Re: [phplib] default authentication, anyone using it? From: Kristian Koehntopp (kris <email protected>)
Date: 08/05/01

On Sun, Aug 05, 2001 at 11:44:27AM +0200, giancarlo pinerolo wrote:
> > [ "vertical" and "horizontal" queries on user data ]

> That is why I push for XML representation of user data. You
> keep the free layout of user data, but can run 'vertical'
> queries on it.

Now, that pressed a button on me. Sorry, but I have got to rant.

You cannot run queries on text efficiently. Or in other words,
you are confusing an abstract data structure (e.g. the idea of a
Users preferences record as a data structure with certain names,
types and values) and the physical representation of a data
structure (e.g. the XML representation of that User preferences
record as opposed to the CSV representation of that same record
as opposed to the internal PHP in memory representation of that
same record and so on).

See, with the invention of LDAP and XML, people are falling all
over themselves to throw away their hard earned relational
database knowhow and go back to hierarchical structures. They
are chasing buzzwords, and this is going to cost them.
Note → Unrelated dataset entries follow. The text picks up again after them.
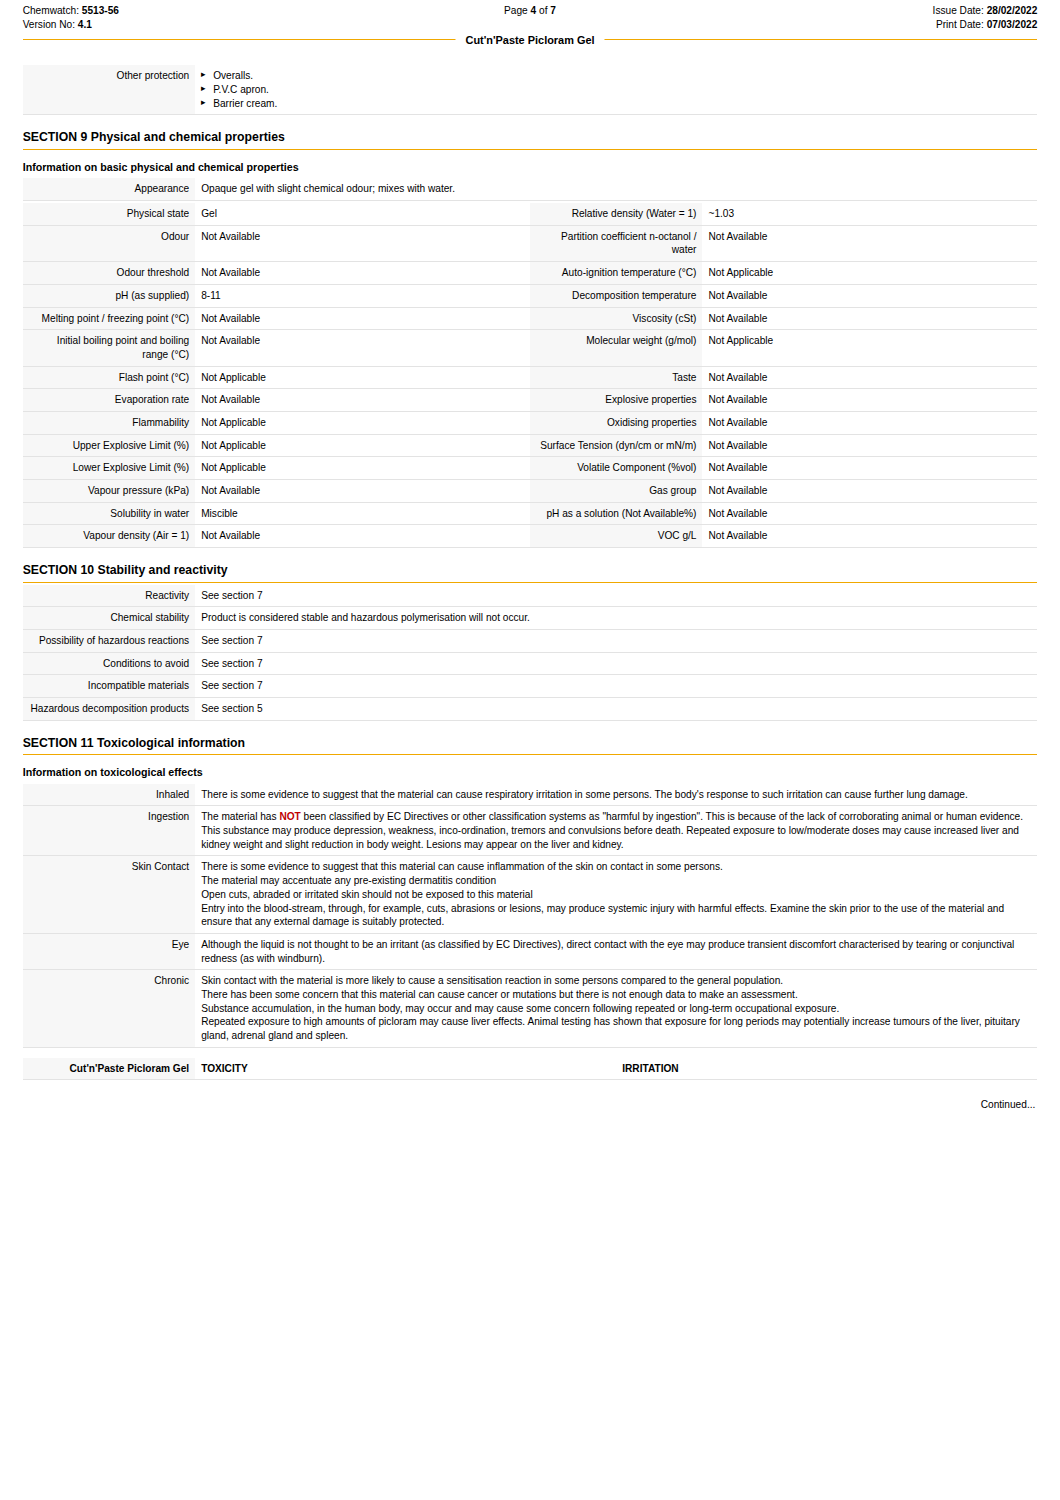Chemwatch: 5513-56
Version No: 4.1
Page 4 of 7
Issue Date: 28/02/2022
Print Date: 07/03/2022
Cut'n'Paste Picloram Gel
| Other protection | Overalls. P.V.C apron. Barrier cream. |
SECTION 9 Physical and chemical properties
Information on basic physical and chemical properties
| Appearance | Opaque gel with slight chemical odour; mixes with water. |
| Physical state | Gel | Relative density (Water = 1) | ~1.03 |
| Odour | Not Available | Partition coefficient n-octanol / water | Not Available |
| Odour threshold | Not Available | Auto-ignition temperature (°C) | Not Applicable |
| pH (as supplied) | 8-11 | Decomposition temperature | Not Available |
| Melting point / freezing point (°C) | Not Available | Viscosity (cSt) | Not Available |
| Initial boiling point and boiling range (°C) | Not Available | Molecular weight (g/mol) | Not Applicable |
| Flash point (°C) | Not Applicable | Taste | Not Available |
| Evaporation rate | Not Available | Explosive properties | Not Available |
| Flammability | Not Applicable | Oxidising properties | Not Available |
| Upper Explosive Limit (%) | Not Applicable | Surface Tension (dyn/cm or mN/m) | Not Available |
| Lower Explosive Limit (%) | Not Applicable | Volatile Component (%vol) | Not Available |
| Vapour pressure (kPa) | Not Available | Gas group | Not Available |
| Solubility in water | Miscible | pH as a solution (Not Available%) | Not Available |
| Vapour density (Air = 1) | Not Available | VOC g/L | Not Available |
SECTION 10 Stability and reactivity
| Reactivity | See section 7 |
| Chemical stability | Product is considered stable and hazardous polymerisation will not occur. |
| Possibility of hazardous reactions | See section 7 |
| Conditions to avoid | See section 7 |
| Incompatible materials | See section 7 |
| Hazardous decomposition products | See section 5 |
SECTION 11 Toxicological information
Information on toxicological effects
| Inhaled | There is some evidence to suggest that the material can cause respiratory irritation in some persons. The body's response to such irritation can cause further lung damage. |
| Ingestion | The material has NOT been classified by EC Directives or other classification systems as "harmful by ingestion". This is because of the lack of corroborating animal or human evidence. This substance may produce depression, weakness, inco-ordination, tremors and convulsions before death. Repeated exposure to low/moderate doses may cause increased liver and kidney weight and slight reduction in body weight. Lesions may appear on the liver and kidney. |
| Skin Contact | There is some evidence to suggest that this material can cause inflammation of the skin on contact in some persons. The material may accentuate any pre-existing dermatitis condition Open cuts, abraded or irritated skin should not be exposed to this material Entry into the blood-stream, through, for example, cuts, abrasions or lesions, may produce systemic injury with harmful effects. Examine the skin prior to the use of the material and ensure that any external damage is suitably protected. |
| Eye | Although the liquid is not thought to be an irritant (as classified by EC Directives), direct contact with the eye may produce transient discomfort characterised by tearing or conjunctival redness (as with windburn). |
| Chronic | Skin contact with the material is more likely to cause a sensitisation reaction in some persons compared to the general population. There has been some concern that this material can cause cancer or mutations but there is not enough data to make an assessment. Substance accumulation, in the human body, may occur and may cause some concern following repeated or long-term occupational exposure. Repeated exposure to high amounts of picloram may cause liver effects. Animal testing has shown that exposure for long periods may potentially increase tumours of the liver, pituitary gland, adrenal gland and spleen. |
| Cut'n'Paste Picloram Gel | TOXICITY | IRRITATION |
Continued...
What do LDAP and XML have in common, and what sets them as a
pair apart from SQL and the relational model?

Both, LDAP and XML, are essentially tree structures, in the case
of XML even without a preparsed data representation and without
predefined indices. Both, LDAP and XML have no JOIN operation,
so you have to anticipate later joins and store prejoined data,
and they have only weak integrity checking and weak data types.
Both, LDAP and XML, are a big step backwards from the relational
model in terms of flexibility _and_ strangely rigidity at the
same time, also in terms of efficiency and expressiveness of the
available structures and operators.

If you assume that to be true for the moment (I'll show you that
it actually is true later below), how come LDAP and XML are to
popular in their respecive domains, and what particular
advantages do they have over existing relational implementations
like MySQL or Oracle?

Or in other words, why aren't we seeing login authentication or
mail routing against Oracle servers, while we do see login
authentication and mail routing against LDAP servers? This
particular case is easily answered: Oracle connections are slow
and carry a large overhead, even more so for simple queries such
as "does the combination of user x and password y exist in the
password database?" or "to which set of local or remote
addresses does the delivery address x <email protected> resolve?".
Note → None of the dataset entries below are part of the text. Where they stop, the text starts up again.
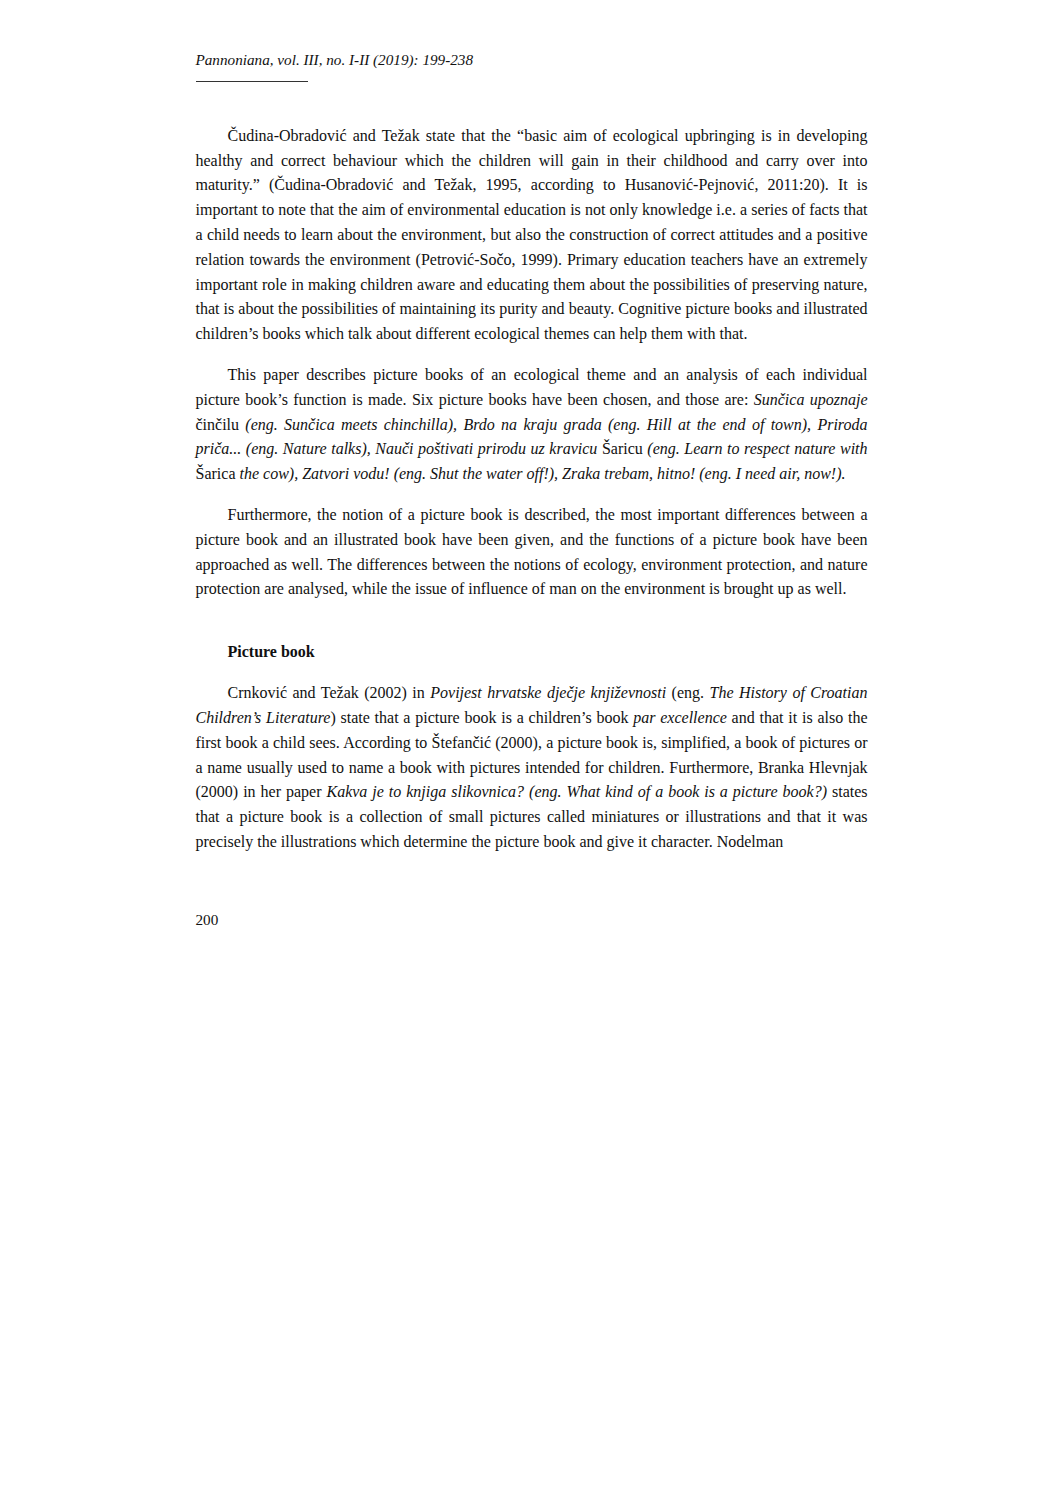Pannoniana, vol. III, no. I-II (2019): 199-238
Čudina-Obradović and Težak state that the “basic aim of ecological upbringing is in developing healthy and correct behaviour which the children will gain in their childhood and carry over into maturity.” (Čudina-Obradović and Težak, 1995, according to Husanović-Pejnović, 2011:20). It is important to note that the aim of environmental education is not only knowledge i.e. a series of facts that a child needs to learn about the environment, but also the construction of correct attitudes and a positive relation towards the environment (Petrović-Sočo, 1999). Primary education teachers have an extremely important role in making children aware and educating them about the possibilities of preserving nature, that is about the possibilities of maintaining its purity and beauty. Cognitive picture books and illustrated children’s books which talk about different ecological themes can help them with that.
This paper describes picture books of an ecological theme and an analysis of each individual picture book’s function is made. Six picture books have been chosen, and those are: Sunčica upoznaje činčilu (eng. Sunčica meets chinchilla), Brdo na kraju grada (eng. Hill at the end of town), Priroda priča... (eng. Nature talks), Nauči poštivati prirodu uz kravicu Šaricu (eng. Learn to respect nature with Šarica the cow), Zatvori vodu! (eng. Shut the water off!), Zraka trebam, hitno! (eng. I need air, now!).
Furthermore, the notion of a picture book is described, the most important differences between a picture book and an illustrated book have been given, and the functions of a picture book have been approached as well. The differences between the notions of ecology, environment protection, and nature protection are analysed, while the issue of influence of man on the environment is brought up as well.
Picture book
Crnković and Težak (2002) in Povijest hrvatske dječje književnosti (eng. The History of Croatian Children’s Literature) state that a picture book is a children’s book par excellence and that it is also the first book a child sees. According to Štefančić (2000), a picture book is, simplified, a book of pictures or a name usually used to name a book with pictures intended for children. Furthermore, Branka Hlevnjak (2000) in her paper Kakva je to knjiga slikovnica? (eng. What kind of a book is a picture book?) states that a picture book is a collection of small pictures called miniatures or illustrations and that it was precisely the illustrations which determine the picture book and give it character. Nodelman
200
Also, the oracle client libraries are propietary, and they are
large. LDAP queries of this type are faster, and the respective
protocol is better documented and implemented in a much smaller
footprint. There are even free implementations of LDAP
available, while there is no free Oracle client library (or at
least, none that I know of).

So LDAP wins for this particular application case despite being
critically inferior in features because the wire format is
standardized and interoperable implementations exist, among them
free ones. This is a potentially fatal development: Companies
are starting out to implement mission critical databases such as
an employee register with access rights and login data on top of
of LDAP servers, with no integrity checking and no
crossreferencing (i.e. employee records referencing
manager-employee records, and employee records referencing room
records, and equipment records).

This being fatal is not just an idea of mine. I have actually
seen more than one company which is using LDAP servers in
production as the _leading_ database (the "leading" database in
an heterogenous environment is the one that holds the
authoritative data, and all other databases are fed from or
synced against the leading database) for their employee data,
and their sysadmins are running nightly integrity checking
scripts to find for example equipment records that are no longer
being referenced by any employees, and other scripts that find
employees that have no manager-employee.

Even in MySQL such a script is done with a single LEFT JOIN and
a HAVING ISNULL() clause, as in

select
  emp.*, equip.*
from
  equip left join emp on equip.emp_id = emp.emp_id
having
  isnull(emp.emp_id)

but since LDAP does have no joins, this ends up in enumerating
all equipment and generating an employee query for each piece of
equipment. So the LDAP server may be faster in answering a
casual and simple "does the username/password combination match"
query, but for all nonlinear queries that do not exactly match
the particular denormalized tree structure that has been
implemented, it is _by_ _far_ less efficient.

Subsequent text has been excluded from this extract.